- PROMPT -
Every entry that follows is to be set down exactly, with its pictures omitted.

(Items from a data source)
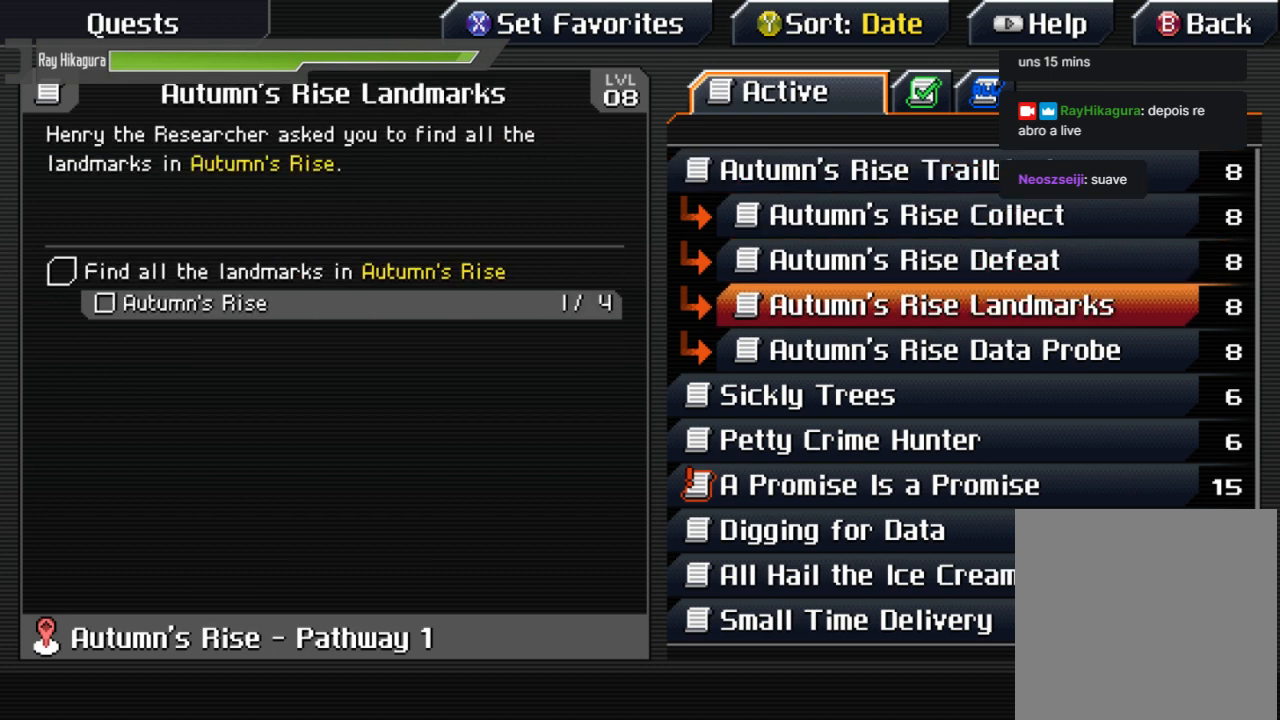
{"buttons": [], "left_stick": "center", "right_stick": "center", "events": [[200, "DPAD_UP", "down"], [367, "DPAD_UP", "up"]]}
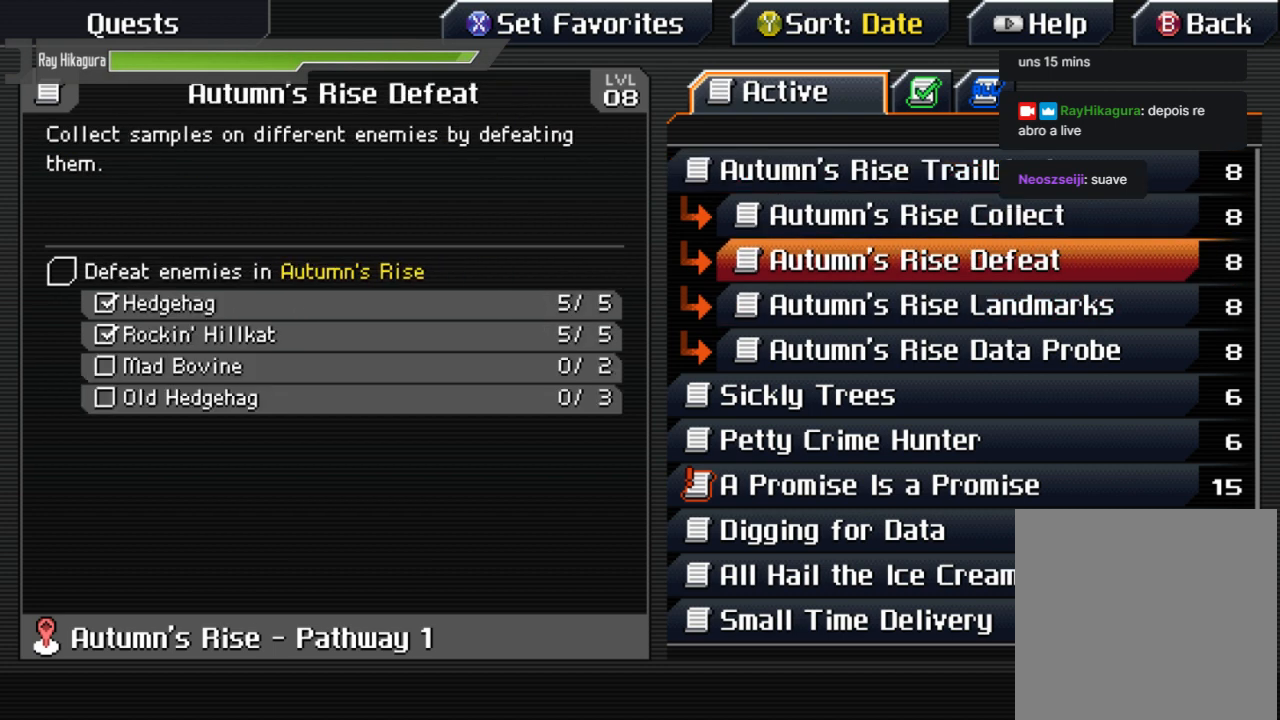
{"buttons": [], "left_stick": "center", "right_stick": "center", "events": []}
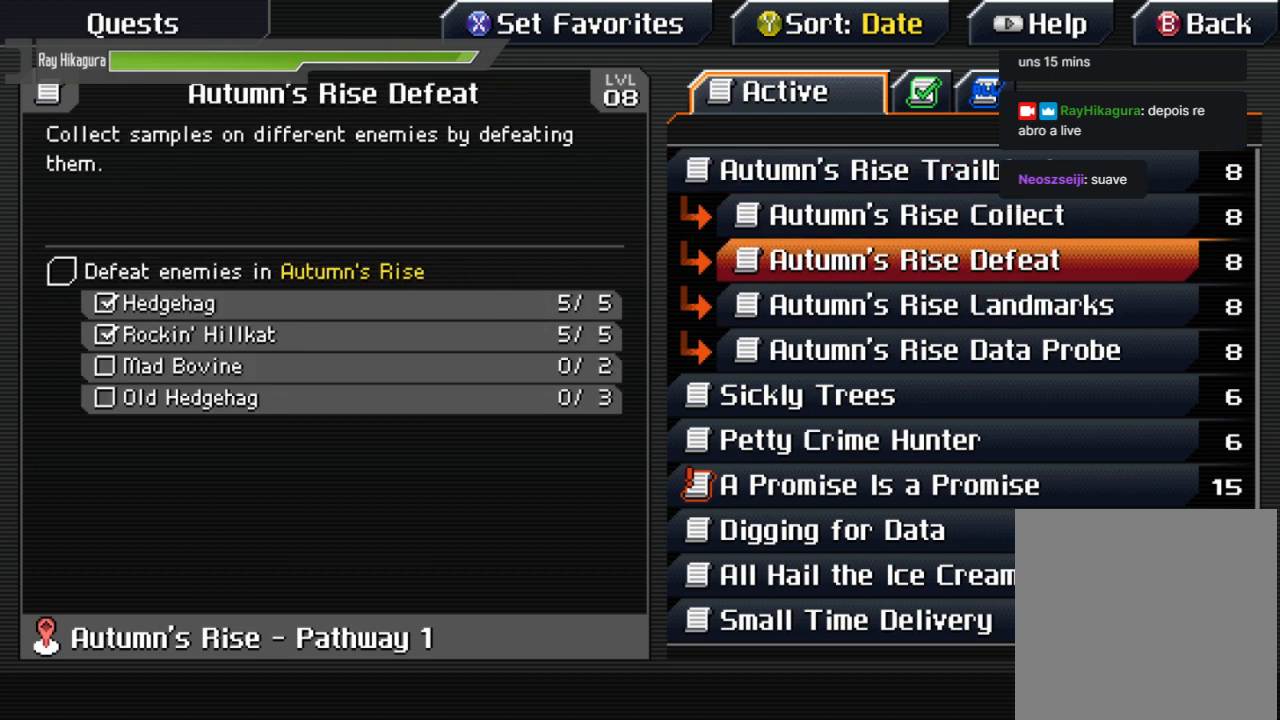
{"buttons": [], "left_stick": "center", "right_stick": "center", "events": [[433, "DPAD_DOWN", "down"], [500, "DPAD_DOWN", "up"]]}
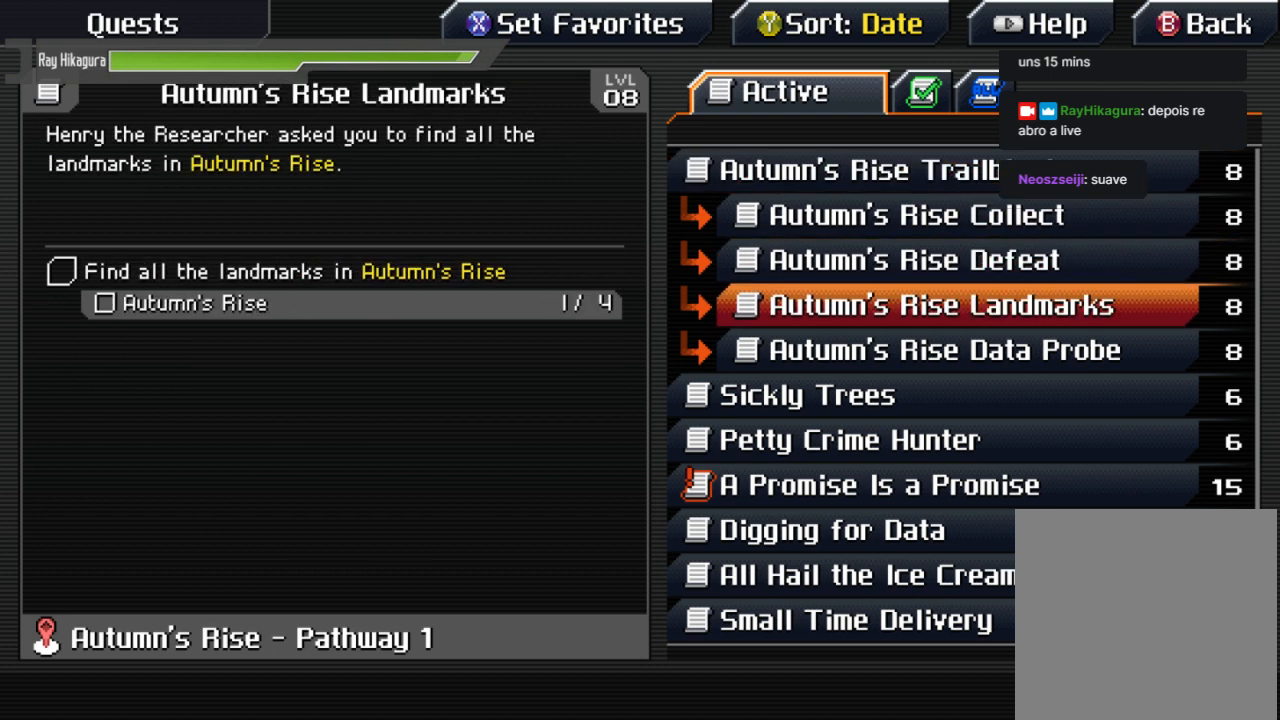
{"buttons": ["DPAD_DOWN"], "left_stick": "center", "right_stick": "center", "events": [[500, "DPAD_DOWN", "down"]]}
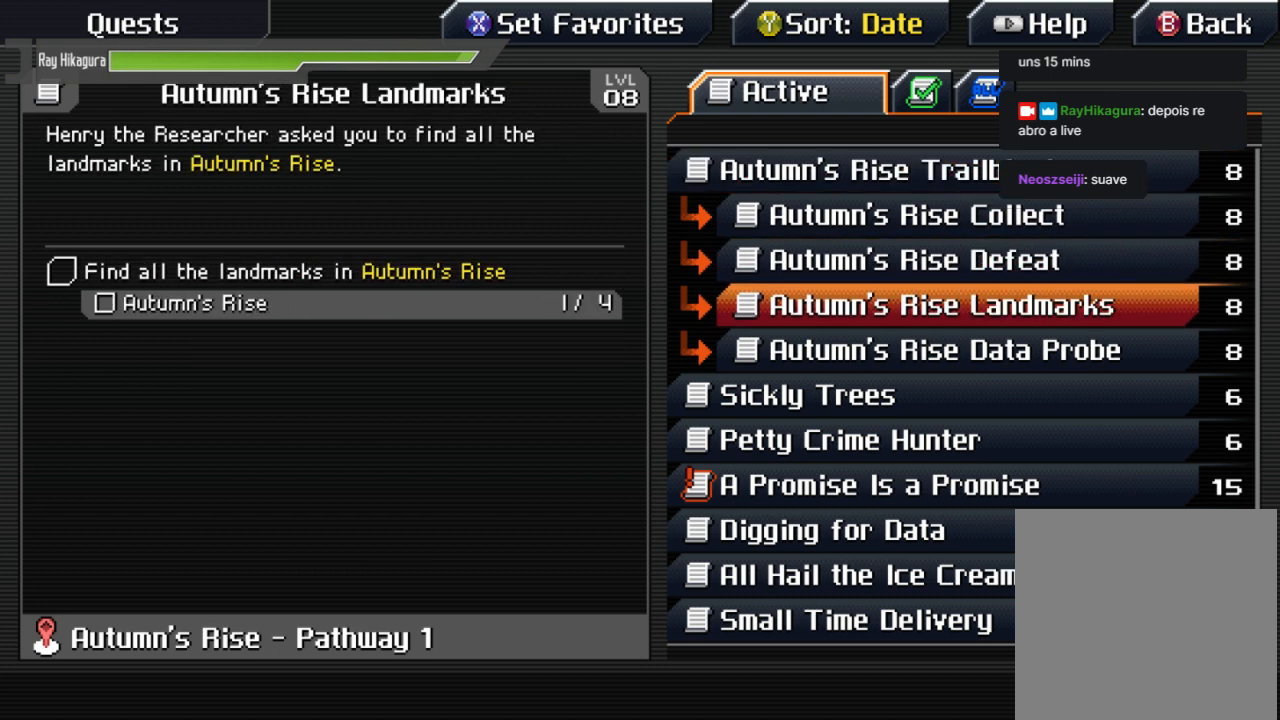
{"buttons": ["DPAD_DOWN"], "left_stick": "center", "right_stick": "center", "events": [[67, "DPAD_DOWN", "up"], [433, "DPAD_DOWN", "down"]]}
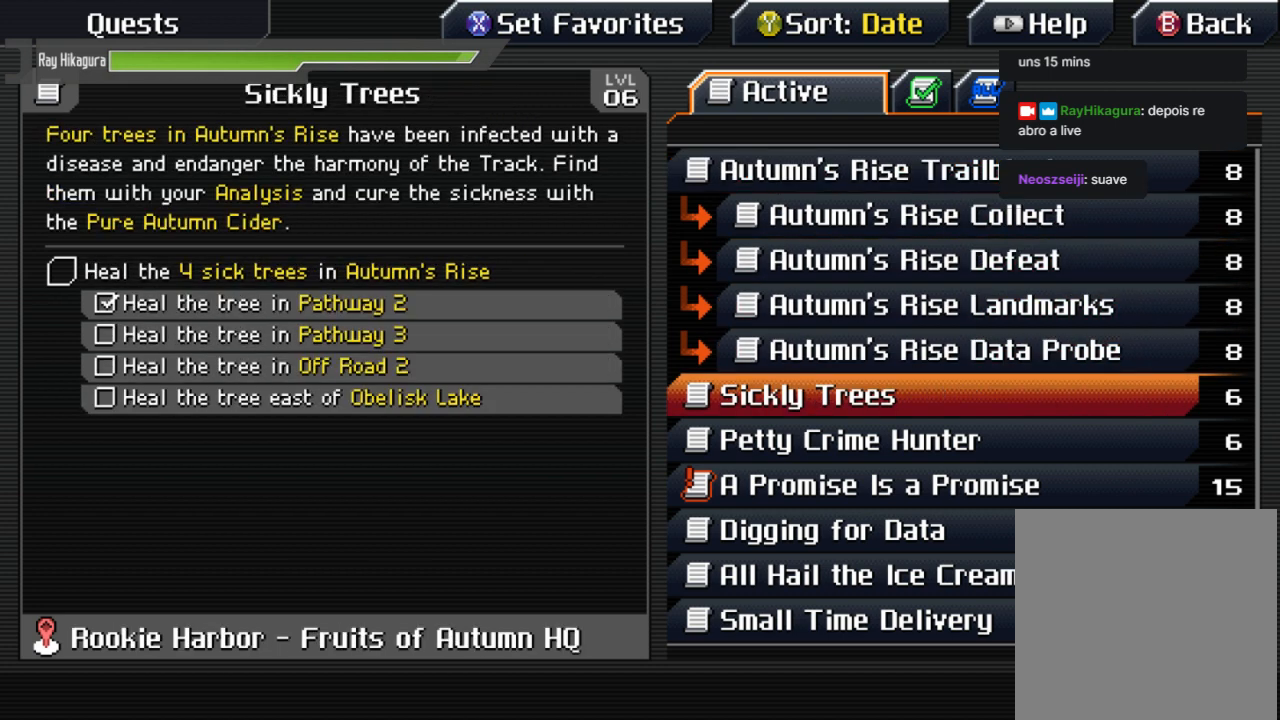
{"buttons": [], "left_stick": "center", "right_stick": "center", "events": [[100, "DPAD_DOWN", "up"]]}
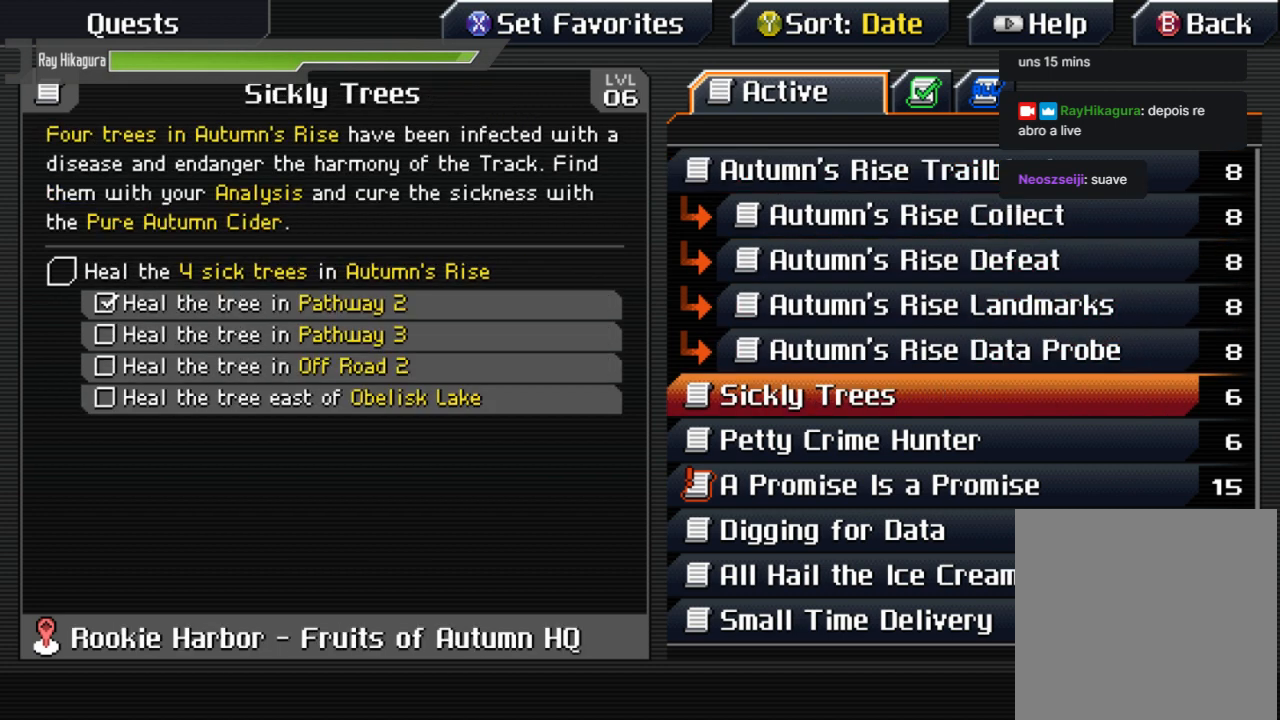
{"buttons": [], "left_stick": "center", "right_stick": "center", "events": []}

- RESPONSE AREA -
{"buttons": [], "left_stick": "center", "right_stick": "center", "events": [[200, "DPAD_UP", "down"], [367, "DPAD_UP", "up"]]}
{"buttons": [], "left_stick": "center", "right_stick": "center", "events": []}
{"buttons": [], "left_stick": "center", "right_stick": "center", "events": [[433, "DPAD_DOWN", "down"], [500, "DPAD_DOWN", "up"]]}
{"buttons": ["DPAD_DOWN"], "left_stick": "center", "right_stick": "center", "events": [[500, "DPAD_DOWN", "down"]]}
{"buttons": ["DPAD_DOWN"], "left_stick": "center", "right_stick": "center", "events": [[67, "DPAD_DOWN", "up"], [433, "DPAD_DOWN", "down"]]}
{"buttons": [], "left_stick": "center", "right_stick": "center", "events": [[100, "DPAD_DOWN", "up"]]}
{"buttons": [], "left_stick": "center", "right_stick": "center", "events": []}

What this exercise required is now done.